The English Language in the 18th Century In keeping with the spirit of the Age of Reason, the movement in language in the eighteenth century was toward greater regulation of expression and greater precision in word usage and pronunciation. By the beginning of the century there had already grown up among those in fashionable society a disdain for the extravagant flourishes and conceits of seventeenth-century speech; emphasis came to be placed on refined, polite discourse based on "common sense". Those caught in the surge toward refinement - among them Swift, Steele, Addison, Johnson, and Lord Chesterfield - tended to disparage what they called "cant" or "low speech" with an assurance in the rightness of their judgements which today strikes us as immodest. However, these arbiters of language realised, as did many of their time, that the English language was in a muddle that the disputes over grammar of the previous centuries had failed to solve: words still had widely variant meanings, spellings, and pronunciations, and the general instability of the language was a barrier to clear communication. In the mishandling of the language the educated and well to do seem to have been as guilty as any. Defoe complained in one of his works that "gentlemen of fortunes and families . . . can hardly write their own names" and when they can write they "can't spell their mother tongue". A favourite point made by satirists of the day was that the one member of a great household most likely to read and write the King's English was either the butler or the serving woman.
The urge to bring the language more into accord with Natural Law is evident in hundreds of projects typified by this statement of Lord Chesterfield's published in The World in 1754, a year before the appearance of Johnson's Dictionary:
It must be owned that our language is, at present, in a state of anarchy, and hitherto, perhaps, it may not have been the worse for it. During our free and open trade, many words and expressions have been imported, adopted, and naturalised from other languages, which have greatly enriched our own . . . The time for discrimination seems to be now come. Toleration, adoption, and naturalisation have run their lengths. Good order and authority are now necessary. But where shall we find them, and at the same time, the obedience due to them? We must have recourse to the old Roman expedient in times of confusion, and choose a dictator. Upon this principle, I give my vote for Mr. Johnson to fill that great and arduous post . . ."
Johnson's ponderous two-volume Dictionary, great achievement though it was, offered only a partial solution to the problems of normalising the language, and before the century ended there were many other attempts. The efforts at standardisation spilled over into literary texts. One mid-eighteenth-century editor announced that Shakespeare's works were an "unweeded Garden grown to Seed", and confidently set about the cultivation and pruning he thought necessary. Another over-earnest reformer named Bentley tackled Milton's poetry, and got for his pains Pope's ridicule for being a scribbler "whose unwearied pains / Made Horace dull, and humbled Milton's strains". If there was widespread agreement that the English language needed polishing, there was little agreement about how it should be done, and the controversy continued throughout the century.

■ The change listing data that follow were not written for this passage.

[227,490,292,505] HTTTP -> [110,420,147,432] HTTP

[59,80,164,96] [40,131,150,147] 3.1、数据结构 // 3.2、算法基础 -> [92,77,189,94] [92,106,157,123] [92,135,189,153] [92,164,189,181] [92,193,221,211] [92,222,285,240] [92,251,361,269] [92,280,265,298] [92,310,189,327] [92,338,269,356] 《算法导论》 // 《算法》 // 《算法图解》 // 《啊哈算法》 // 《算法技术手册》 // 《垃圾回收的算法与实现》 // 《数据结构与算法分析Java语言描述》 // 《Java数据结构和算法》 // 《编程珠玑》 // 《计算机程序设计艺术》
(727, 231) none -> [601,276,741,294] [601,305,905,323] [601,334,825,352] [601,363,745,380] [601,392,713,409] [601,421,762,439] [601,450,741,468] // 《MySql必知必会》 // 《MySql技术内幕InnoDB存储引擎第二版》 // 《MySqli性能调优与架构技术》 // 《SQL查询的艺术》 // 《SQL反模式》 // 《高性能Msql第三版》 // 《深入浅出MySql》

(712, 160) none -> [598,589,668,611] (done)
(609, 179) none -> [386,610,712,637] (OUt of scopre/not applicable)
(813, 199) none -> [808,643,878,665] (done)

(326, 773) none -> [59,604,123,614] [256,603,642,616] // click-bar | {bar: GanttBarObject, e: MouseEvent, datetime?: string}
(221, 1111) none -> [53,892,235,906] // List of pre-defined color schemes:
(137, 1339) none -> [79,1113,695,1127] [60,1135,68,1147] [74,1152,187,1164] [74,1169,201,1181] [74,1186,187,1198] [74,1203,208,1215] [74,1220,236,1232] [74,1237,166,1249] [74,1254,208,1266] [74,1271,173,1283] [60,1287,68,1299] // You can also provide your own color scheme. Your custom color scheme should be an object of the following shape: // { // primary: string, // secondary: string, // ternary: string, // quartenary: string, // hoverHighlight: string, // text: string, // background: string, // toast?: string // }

One characteristic of the many arguments for purification of English was a sort of intellectual elitism that rejected the living language of the mob (the word mob is itself an eighteenth-century coinage used by those who wished to emphasise their social exclusivity). The more commons words of Anglo-Saxon derivation were frowned upon as low, slangy, or imprecise, and in their place many Latinisms were substituted, largely because words derived from Latin were supported by the "authority" of classical writers, and also because they were suited for expressing the abstractions that dominated eighteenth-century thinking.
While neo-classicism did much to tone down the bizarre and freakish aspects of seventeenth-century speech, it did not, in spite of its insistence on rules and rigidity, stamp out the rich variety which makes English a vital instrument of communication. Although both Johnson and Swift objected to the use of such words as hubug, prig, doodle, bamboozle, fib, bully, fop, banter, stingy, fun, prude, they continued in use then as they are today, evidence of the fact that people, not grammar books or dictionaries, make and perpetuate language.